WHAT YOU NEED TO DO: From the line containing "Siyah Gold H Tokalı Kemer" down to the line containing "duvarlarına o saçma sapan adını yazıyorsun.", copy out the entries below exactly, both lines included, and nothing else; pictures do not belong in the copy.

Start of DATA SHOWN

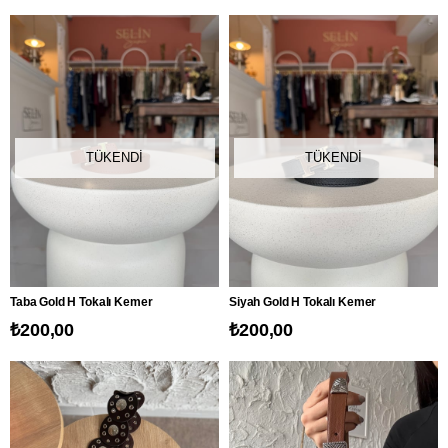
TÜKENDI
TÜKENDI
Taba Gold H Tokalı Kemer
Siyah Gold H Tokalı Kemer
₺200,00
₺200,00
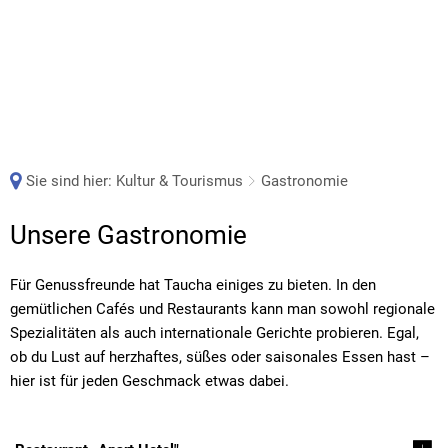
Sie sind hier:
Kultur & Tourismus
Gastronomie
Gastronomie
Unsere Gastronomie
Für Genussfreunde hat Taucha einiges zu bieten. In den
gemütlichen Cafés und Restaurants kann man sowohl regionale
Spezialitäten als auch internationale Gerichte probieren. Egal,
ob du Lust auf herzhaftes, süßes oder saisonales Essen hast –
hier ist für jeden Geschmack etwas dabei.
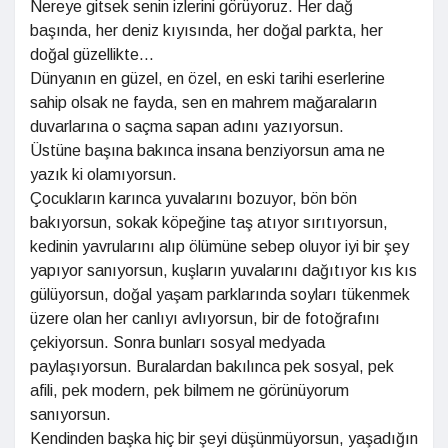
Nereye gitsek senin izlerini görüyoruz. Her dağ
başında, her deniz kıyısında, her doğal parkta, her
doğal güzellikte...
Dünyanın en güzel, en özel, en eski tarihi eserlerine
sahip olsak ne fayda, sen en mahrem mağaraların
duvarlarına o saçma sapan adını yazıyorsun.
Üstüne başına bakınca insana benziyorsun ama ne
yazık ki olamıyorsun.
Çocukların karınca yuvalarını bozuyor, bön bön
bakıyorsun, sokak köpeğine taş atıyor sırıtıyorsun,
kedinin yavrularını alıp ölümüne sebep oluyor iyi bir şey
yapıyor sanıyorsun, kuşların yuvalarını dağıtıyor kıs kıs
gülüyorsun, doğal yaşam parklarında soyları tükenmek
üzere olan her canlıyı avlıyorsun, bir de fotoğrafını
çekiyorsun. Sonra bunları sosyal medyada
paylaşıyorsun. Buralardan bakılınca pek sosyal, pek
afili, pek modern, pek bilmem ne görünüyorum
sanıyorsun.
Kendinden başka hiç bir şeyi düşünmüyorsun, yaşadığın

End of DATA SHOWN
Start of DATA SHOWN

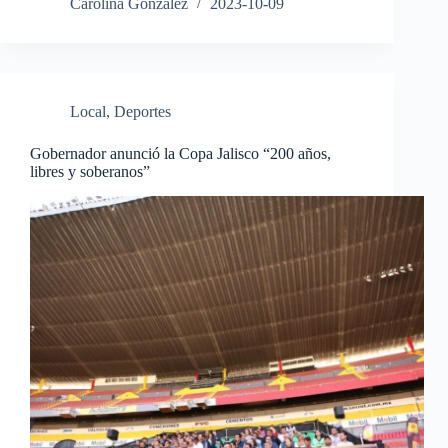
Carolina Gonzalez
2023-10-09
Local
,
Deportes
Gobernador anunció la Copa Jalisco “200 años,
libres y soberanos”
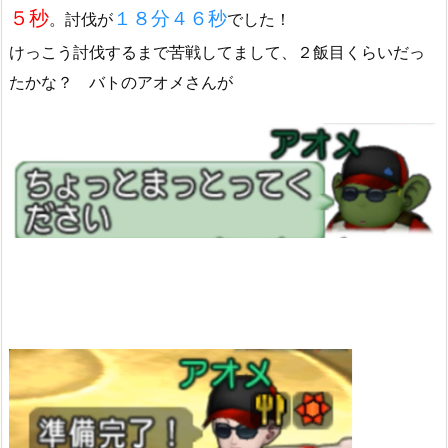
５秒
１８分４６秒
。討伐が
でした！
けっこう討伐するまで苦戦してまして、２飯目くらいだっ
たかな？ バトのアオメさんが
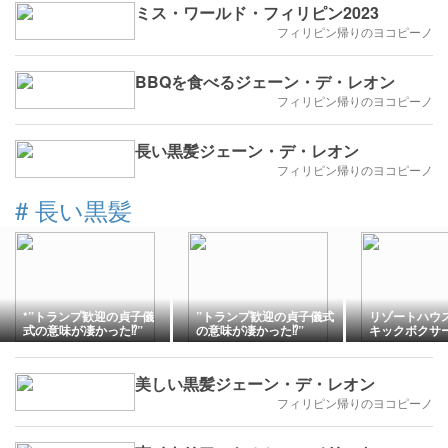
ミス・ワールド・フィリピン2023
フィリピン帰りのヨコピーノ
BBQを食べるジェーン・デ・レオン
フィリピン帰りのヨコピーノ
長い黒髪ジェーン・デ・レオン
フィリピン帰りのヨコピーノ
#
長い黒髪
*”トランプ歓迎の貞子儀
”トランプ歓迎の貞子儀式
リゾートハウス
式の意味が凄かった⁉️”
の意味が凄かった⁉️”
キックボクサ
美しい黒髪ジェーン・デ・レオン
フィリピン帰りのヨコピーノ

End of DATA SHOWN

REPLY:
Siyah Gold H Tokalı Kemer
₺200,00
₺200,00
Sie sind hier:
Kultur & Tourismus
Gastronomie
Gastronomie
Unsere Gastronomie
Für Genussfreunde hat Taucha einiges zu bieten. In den
gemütlichen Cafés und Restaurants kann man sowohl regionale
Spezialitäten als auch internationale Gerichte probieren. Egal,
ob du Lust auf herzhaftes, süßes oder saisonales Essen hast –
hier ist für jeden Geschmack etwas dabei.
Nereye gitsek senin izlerini görüyoruz. Her dağ
başında, her deniz kıyısında, her doğal parkta, her
doğal güzellikte...
Dünyanın en güzel, en özel, en eski tarihi eserlerine
sahip olsak ne fayda, sen en mahrem mağaraların
duvarlarına o saçma sapan adını yazıyorsun.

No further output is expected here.